Im Judentum, so die Weisen, war dies der Streit zwischen den Engeln, als Gott sie konsultierte, ob Er Menschen erschaffen sollte oder nicht. Die Engel waren das „Wir“ in „Wir wollen Menschen schaffen“ (Gen. 1:26). Ein Midrasch erzählt uns, dass die Engel von Chessed und Zedek sagten: „Er solle erschaffen werden, weil die Menschen Gutes und Rechtschaffenes tun werden.“ Die Engel von Schalom und Emmet sagten: „Er solle nicht erschaffen werden, weil er lügen und Kriege führen wird.“ Was tat Gott? Er schuf die Menschen trotz alledem und vertraute darauf, dass wir nach und nach besser und weniger zerstörerisch werden würden.[7]  So argumentiert auch der Harvard-Neurowissenschaftler Steven Pinker in weltlicher Hinsicht.[8]  Im Großen und Ganzen, wenn auch mit offensichtlichen Ausnahmen, sind wir im Laufe der Zeit weniger gewalttätig geworden.

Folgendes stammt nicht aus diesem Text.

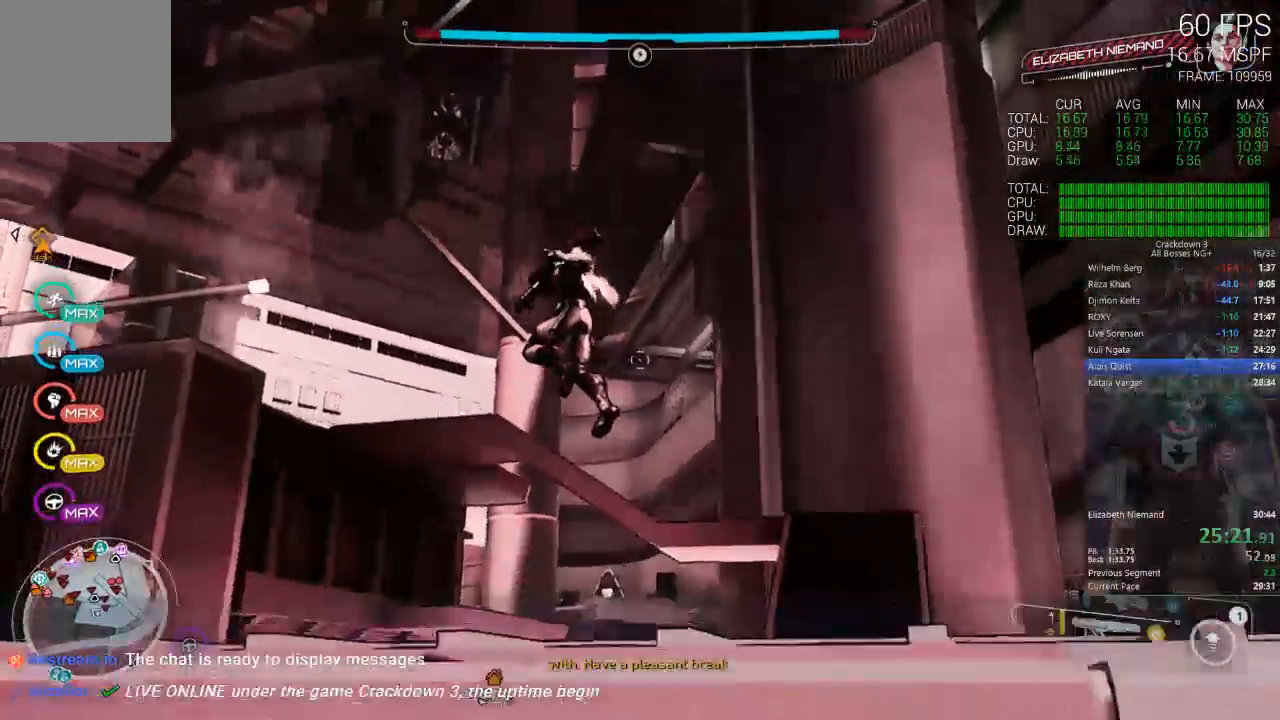
{"dt_ms": 500, "buttons": [], "left_stick": "up-left", "right_stick": "down-left", "events": [[67, "left_stick", "left"], [217, "left_stick", "up-left"], [317, "left_stick", "up"], [350, "right_stick", "down-left"], [450, "left_stick", "up-left"]]}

Die Tora vertritt die Ansicht, dass wir sowohl destruktiv als auch konstruktiv sind, und die Evolutionspsychologie sagt uns überdies, warum: Wir werden geboren, um zu konkurrieren und zu kooperieren. Einerseits ist das Leben ein Konkurrenzkampf um knappe Ressourcen – also kämpfen und töten wir. Andererseits können wir nur überleben, wenn wir uns zu Gruppen zusammenschließen. Ohne die Gepflogenheiten der Zusammenarbeit, ohne Altruismus und ohne gegenseitiges Vertrauen gäbe es keine Gemeinschaft, und wir würden nicht überleben. Das ist Teil dessen, was die Tora meint, wenn sie sagt: „Es ist nicht gut, dass der Mensch allein ist“ (Gen. 2:18). Wir sind also sowohl aggressiv als auch altruistisch: aggressiv gegenüber Fremden und altruistisch gegenüber den Mitgliedern unserer Gruppe.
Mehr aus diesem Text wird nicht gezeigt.